We agreed that a hospital stay was necessary. Bethany may or may not have scabies, as well as some deeply imbedded abscesses that were surely infected. Infection is very dangerous, as MRSA and other resistant bacterial overgrowths can present a public health problem. Bethany was no longer able to panhandle due to people being unwilling to get close enough to drop a dollar into her hand, or even get within a few feet voluntarily.


Bethany had become convinced that the scabies she was sure she was infected with was a menacing, omnipotent presence within her. The bugs had a mind, and were deceitfully strategic, planning their moves within her. The scabs were the result of her digging and tearing into her skin, in an attempt to extract them. She used a lit cigarette to razor her flesh, ostensibly to pull them out.
She showed me numerous bits and pieces, telling me that it was the bugs, their bodies….but every time it was a piece of herself, her skin, changed in her mind to a insect, to be pulled out or burned to death on her skin.

When I met Bethany I had no idea that what seemed like a one-off photograph of her holding a crucifix and a cigarette would become a long term endeavor, full of so many contradictions.

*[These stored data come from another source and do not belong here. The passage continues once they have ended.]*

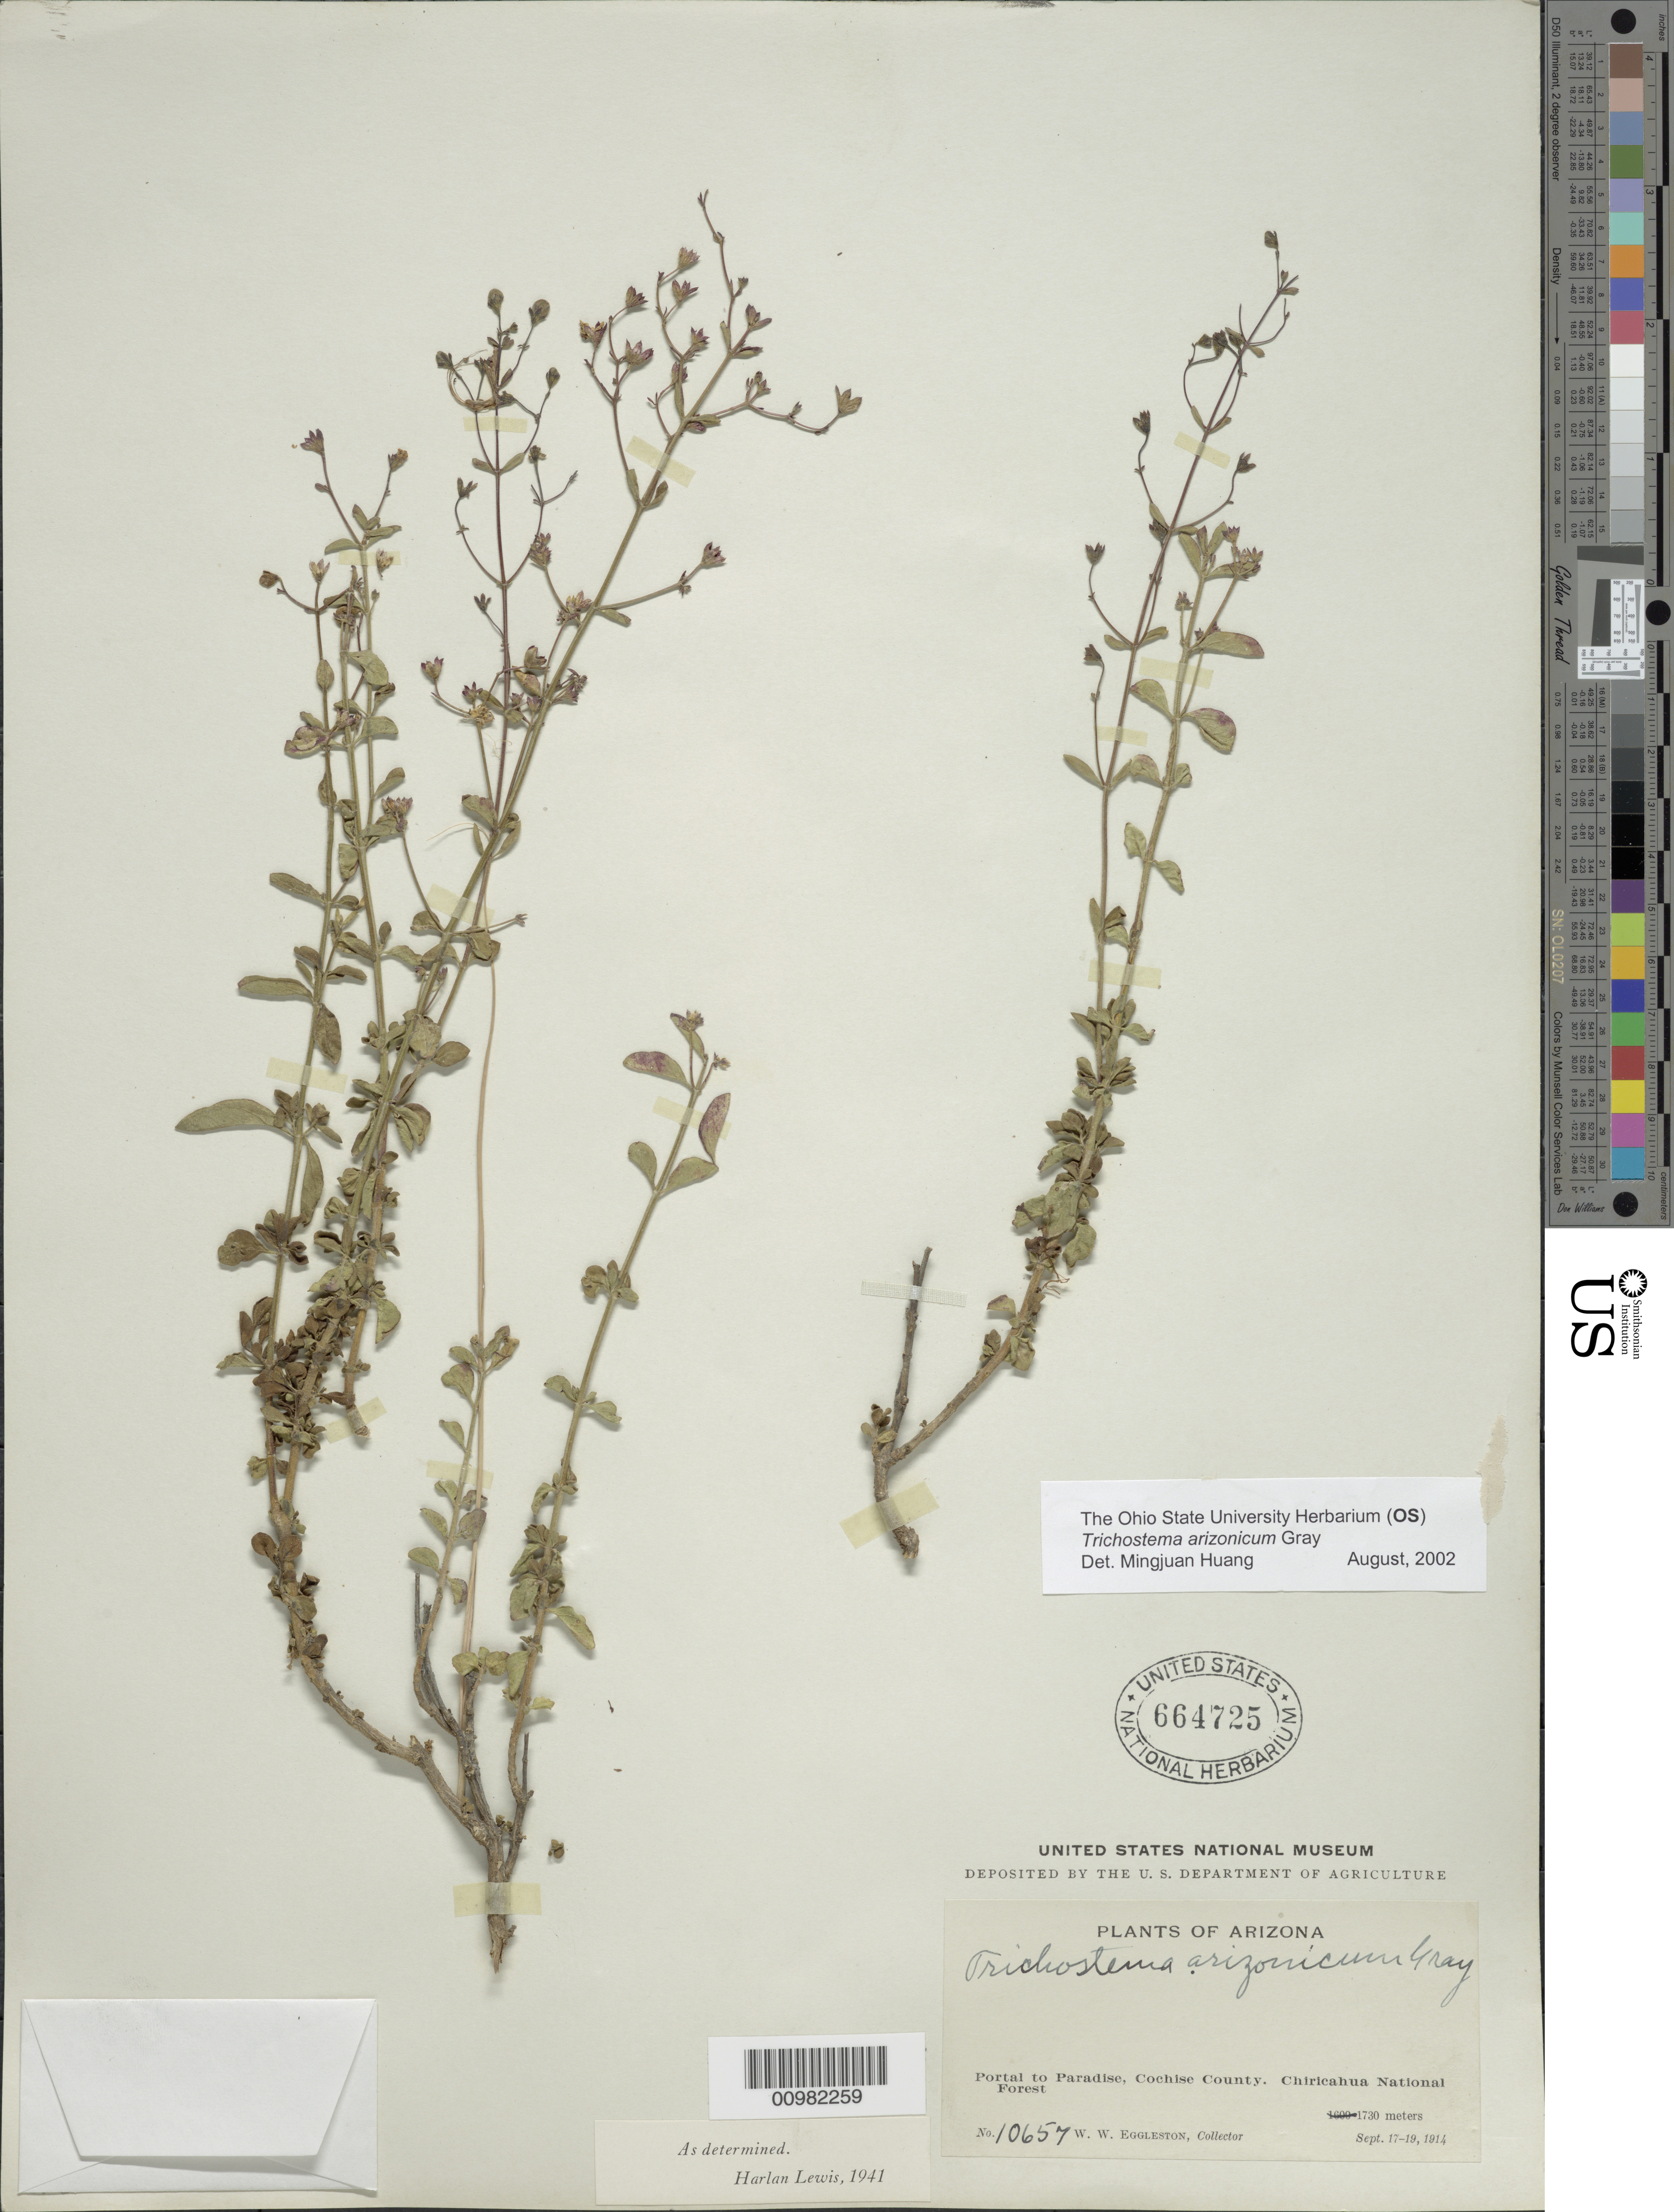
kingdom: Plantae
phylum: Tracheophyta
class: Magnoliopsida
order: Lamiales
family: Lamiaceae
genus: Trichostema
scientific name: Trichostema arizonicum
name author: A. Gray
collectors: W. W. Eggleston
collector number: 10657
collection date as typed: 17 Sep 1914 to 19 Sep 1914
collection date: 1914-09-17/1914-09-19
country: United States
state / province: Arizona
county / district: Cochise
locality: Chiricahua National Forest; Portal to Paradise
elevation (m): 1730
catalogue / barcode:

That I would alternately need to abandon her to her demons when it became unsafe for me, returning when she was more stable and I was no longer tapped out.

I watched Bethany peel her scabs, pull her skin apart, using specific tools to puncture holes in order to extract the “bugs”.


The holes and flat, scarred over areas cover the surfaces of her arms, legs and face. I watched and couldn’t imagine the discomfort she must be causing herself. She showed me what she thought were bugs, but I could see that the chosen specimens were pieces of skin or scab or random flecks of dirt. I remembered a Bethany I photographed during the Black Lives Matter transformation of New York City when she had a place to live in upstate New York, and even had pet ducks. That Bethany had a phone and the use of a car and the help of a friend. But now, I know that there is no way forward down a path towards health and restitution. I know, and she knows, that her hatred of herself was causing her to literally skin herself alive. I have known for a long time that it was her way of slow suicide. I can be there, I can listen, but I will never be able to give Bethany a much needed hug again. I cannot allow her to hold my puppy, and I cannot handle her possessions. Multiple infections and eruptions of pus and blood and self loathing stand between Bethany and the rest of us.

Jeee Zusss That is frighteningly brilliant.